| Description of the task |
Quote word for word the stretch of the text on block-based editing and animated data stories from "DataParticles leverage the" through "while creating AUVs.".

| Text shown |
*** Begin section ***
2.4 Block-based Editing for Data-driven Content Creation
Computational notebooks (e.g., Jupyter [
20], R Markdown [
33], and Observable [
30]), are modern embodiments of Knuth’s notion of literate programming [
22], which has been widely used in data science for data exploration and communication [
34]. Many researchers have explored extending such notebooks with features including real-time collaboration [
56], the synchronization of code and chat [
57], and the synchronization of code and interaction results [
58]. Recently, Lau et al. analyzed 60 computational notebooks and proposed a design space to characterize notebooks, revealing that most notebooks adopted a block-based editor style [
25]. Compared to traditional document-based editing environments, block-based editors enable users to independently edit, execute, and rearrange blocks within a document, thereby enabling for the progressive authoring and immediate visual feedback.
The modulated planning technique is also commonly seen in the two-column scripts for planning visual stories [
11,
61]. With a two-column format, film scriptwriters organize the narration in one column and the visual directions in the other (e.g., camera movement and background setup), where each row of the script specifies all the necessary information for a scene [
32]. This technique has been broadly adopted by video creators to allow consistent organization and flexible reorganization of segments of videos.
DataParticles leverage the block-based editing paradigm to scaffold the authoring process for data-driven articles, in which authors frequently iterate, re-organize, and review the content they create. Considering these benefits, we explore the fusion of language-oriented authoring and block-based editing to offer intuitive, flexible interactions while creating AUVs.
3 Formative Study
This research did not begin with a specific focus on animated unit visualizations. Instead, we were initially interested in understanding how data-driven stories that employ complex animations were created and the challenges that exist throughout creators’ workflows. To achieve this, we conducted an interview-based study with experts who had significant experience employing visualizations and animations for storytelling. As animated data stories are often created by a group of creators, we recruited experts across different roles to have a comprehensive understanding of such workflows. Through these interviews, we found that among the various types of data stories the interviewees had created, the ones that consisted of AUVs were noted as being both compelling and challenging to create, as they exacerbated many of the pain points of complex animation authoring processes.
3.1 Interviewees and Procedure
Semi-structured interviews were conducted with six domain experts who had professional experience creating data stories with AUVs. Each of the interviewees had over 5 years of experience creating different types of animated data stories, where their roles acorss producer, animator, visualization engineer, or journalist.
The interviews began with background questions about interviewees’ roles and professional histories. Interviewees were then asked about their workflows when creating stories with AUVs, including the tools that they used, and the pain points they encountered throughout the process. We summarized our findings in terms of the workflows and challenges in creating AUVs.
3.2 Workflows While Creating AUVs
The workflows employed while creating animated data stories consisted of three major steps. First, narratives about the data stories were developed to guide production. Second, visualizations and animations were created based on the narrative planning, starting from low-fidelity prototypes and moving to high-fidelity designs. Third, the narrative and visuals were composed to form a complete story. While these three high-level steps were commonly taken during the entire creation by all interviewees, we identified two different approaches during planning and prototyping phases: data-driven planning and story-driven planning.
*** End section ***
| Source data |
*** Begin section ***
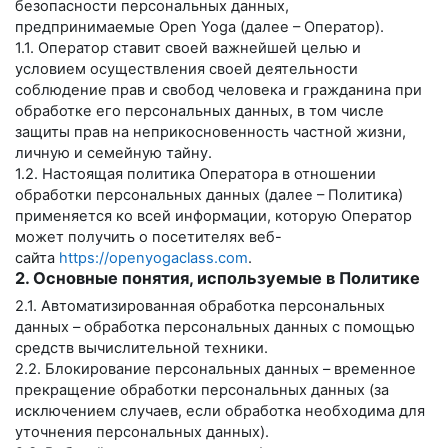
безопасности персональных данных,
предпринимаемые
Open Yoga
(далее – Оператор).
1.1. Оператор ставит своей важнейшей целью и
условием осуществления своей деятельности
соблюдение прав и свобод человека и гражданина при
обработке его персональных данных, в том числе
защиты прав на неприкосновенность частной жизни,
личную и семейную тайну.
1.2. Настоящая политика Оператора в отношении
обработки персональных данных (далее – Политика)
применяется ко всей информации, которую Оператор
может получить о посетителях веб-
сайта
https://openyogaclass.com
.
2. Основные понятия, используемые в Политике
2.1. Автоматизированная обработка персональных
данных – обработка персональных данных с помощью
средств вычислительной техники.
2.2. Блокирование персональных данных – временное
прекращение обработки персональных данных (за
исключением случаев, если обработка необходима для
уточнения персональных данных).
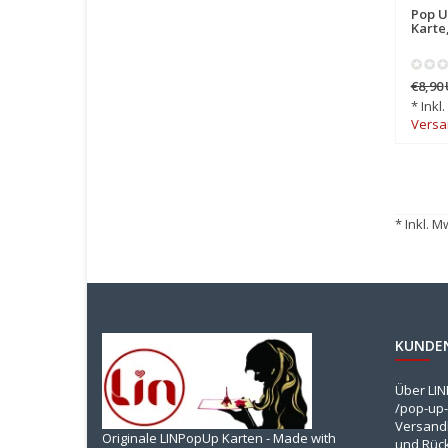
Pop U
Karte
€8,90
* Inkl
Versa
* Inkl. M
KUNDE
Über LI
/pop-up-
Versandk
Originale LINPopUp Karten - Made with
und Rüc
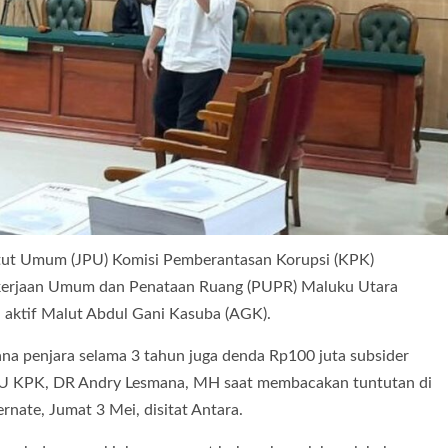
ut Umum (JPU) Komisi Pemberantasan Korupsi (KPK)
ekerjaan Umum dan Penataan Ruang (PUPR) Maluku Utara
 aktif Malut Abdul Gani Kasuba (AGK).
na penjara selama 3 tahun juga denda Rp100 juta subsider
JPU KPK, DR Andry Lesmana, MH saat membacakan tuntutan di
rnate, Jumat 3 Mei, disitat Antara.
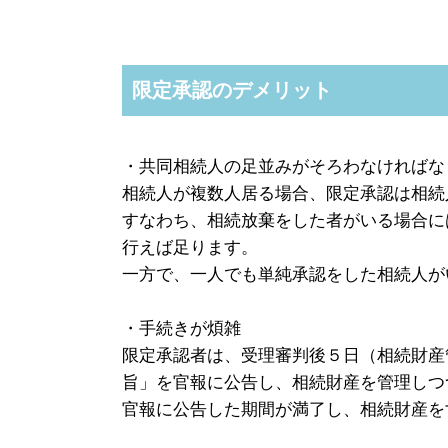
限定承認のデメリット
・共同相続人の足並みがそろわなければな
相続人が複数人居る場合、限定承認は相続
すなわち、相続放棄をした者がいる場合に
行えば足ります。
一方で、一人でも単純承認をした相続人が
・手続きが煩雑
限定承認者は、受理審判後５日（相続財産
旨」を官報に公告し、相続財産を管理しつ
官報に公告した期間が満了し、相続財産を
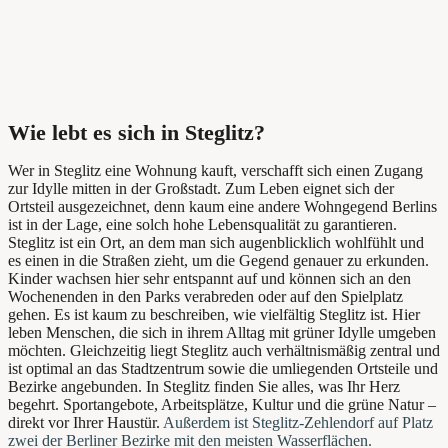
Wie lebt es sich in Steglitz?
Wer in Steglitz eine Wohnung kauft, verschafft sich einen Zugang
zur Idylle mitten in der Großstadt. Zum Leben eignet sich der
Ortsteil ausgezeichnet, denn kaum eine andere Wohngegend Berlins
ist in der Lage, eine solch hohe Lebensqualität zu garantieren.
Steglitz ist ein Ort, an dem man sich augenblicklich wohlfühlt und
es einen in die Straßen zieht, um die Gegend genauer zu erkunden.
Kinder wachsen hier sehr entspannt auf und können sich an den
Wochenenden in den Parks verabreden oder auf den Spielplatz
gehen. Es ist kaum zu beschreiben, wie vielfältig Steglitz ist. Hier
leben Menschen, die sich in ihrem Alltag mit grüner Idylle umgeben
möchten. Gleichzeitig liegt Steglitz auch verhältnismäßig zentral und
ist optimal an das Stadtzentrum sowie die umliegenden Ortsteile und
Bezirke angebunden. In Steglitz finden Sie alles, was Ihr Herz
begehrt. Sportangebote, Arbeitsplätze, Kultur und die grüne Natur –
direkt vor Ihrer Haustür.
Außerdem ist Steglitz-Zehlendorf auf Platz
zwei der Berliner Bezirke mit den meisten Wasserflächen.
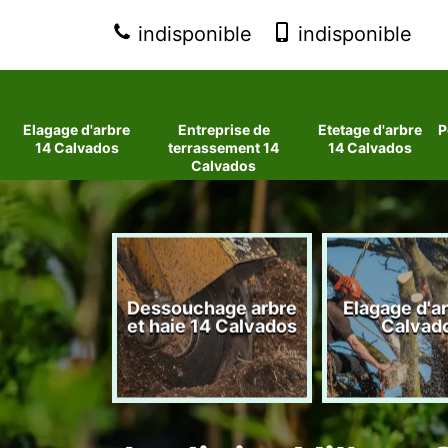
indisponible
indisponible
Elagage d'arbre
Entreprise de
Etetage d'arbre
P
14 Calvados
terrassement 14
14 Calvados
Calvados
 d'arbres
Dessouchage arbre
Elagage d'a
lvados
et haie 14 Calvados
Calvad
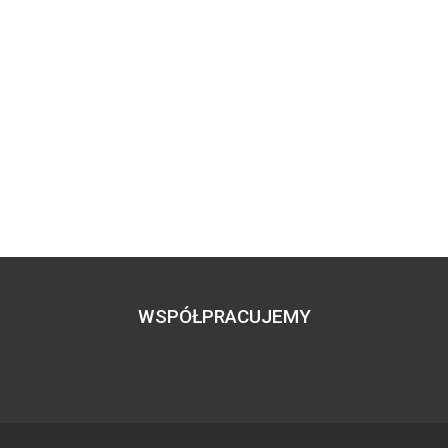
WSPÓŁPRACUJEMY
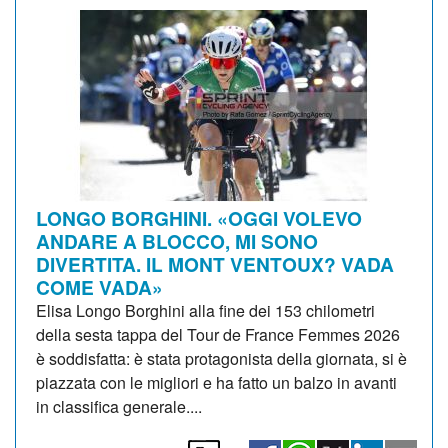
LONGO BORGHINI. «OGGI VOLEVO
ANDARE A BLOCCO, MI SONO
DIVERTITA. IL MONT VENTOUX? VADA
COME VADA»
Elisa Longo Borghini alla fine dei 153 chilometri
della sesta tappa del Tour de France Femmes 2026
è soddisfatta: è stata protagonista della giornata, si è
piazzata con le migliori e ha fatto un balzo in avanti
in classifica generale....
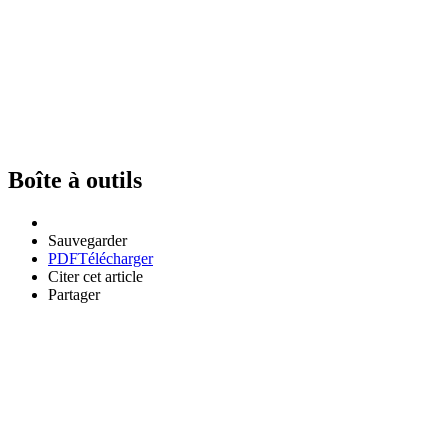
Boîte à outils
Sauvegarder
PDF
Télécharger
Citer cet article
Partager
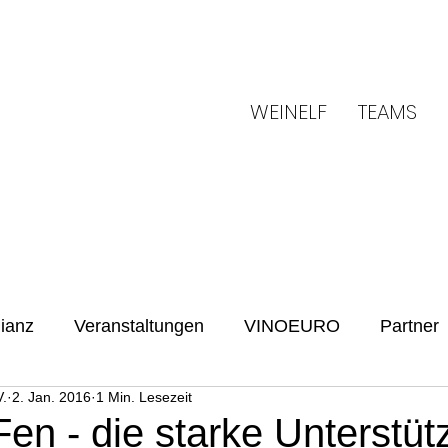
WEINELF
TEAMS
ianz
Veranstaltungen
VINOEURO
Partner
.
2. Jan. 2016
1 Min. Lesezeit
Benefiz
Spielvorschau
UENFW
Fussballku
n - die starke Unterstüt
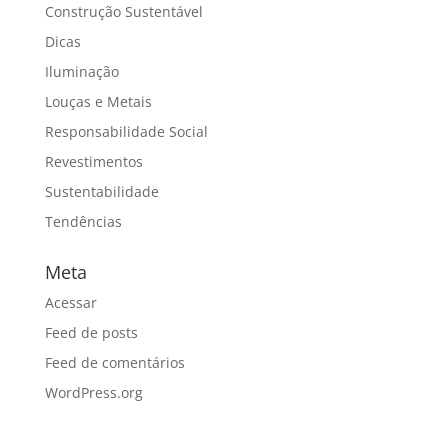
Construção Sustentável
Dicas
Iluminação
Louças e Metais
Responsabilidade Social
Revestimentos
Sustentabilidade
Tendências
Meta
Acessar
Feed de posts
Feed de comentários
WordPress.org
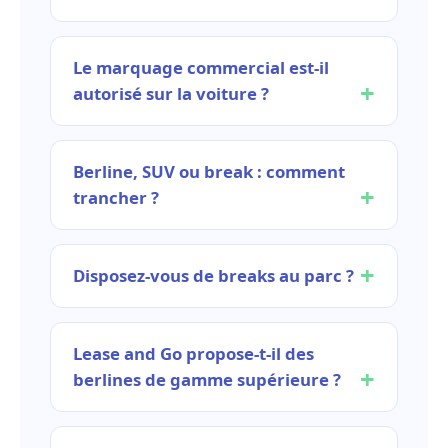
Le marquage commercial est-il
autorisé sur la voiture ?
Berline, SUV ou break : comment
trancher ?
Disposez-vous de breaks au parc ?
Lease and Go propose-t-il des
berlines de gamme supérieure ?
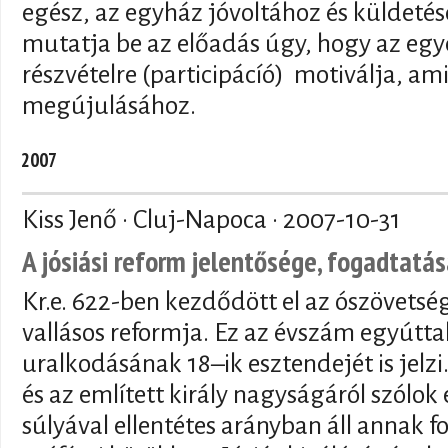
egész, az egyház jóvoltához és küldetés
mutatja be az előadás úgy, hogy az egyé
részvételre (participácíó) motiválja, am
megújulásához.
2007
Kiss Jenő · Cluj-Napoca ·
2007-10-31
A jósiási reform jelentősége, fogadtatá
Kr.e. 622-ben kezdődött el az ószövetsé
vallásos reformja. Ez az évszám egyúttal 
uralkodásának 18–ik esztendejét is jelzi
és az említett király nagyságáról szólok e
súlyával ellentétes arányban áll annak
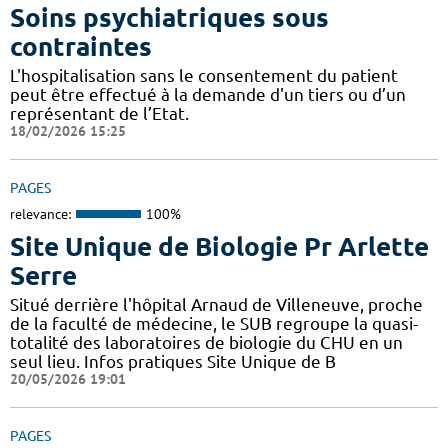
Soins psychiatriques sous
contraintes
L'hospitalisation sans le consentement du patient
peut être effectué à la demande d'un tiers ou d’un
représentant de l’Etat.
18/02/2026 15:25
PAGES
relevance:
100%
Site Unique de Biologie Pr Arlette
Serre
Situé derrière l'hôpital Arnaud de Villeneuve, proche
de la faculté de médecine, le SUB regroupe la quasi-
totalité des laboratoires de biologie du CHU en un
seul lieu. Infos pratiques Site Unique de B
20/05/2026 19:01
PAGES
*** End section ***
| Exercise response |
DataParticles leverage the block-based editing paradigm to scaffold the authoring process for data-driven articles, in which authors frequently iterate, re-organize, and review the content they create. Considering these benefits, we explore the fusion of language-oriented authoring and block-based editing to offer intuitive, flexible interactions while creating AUVs.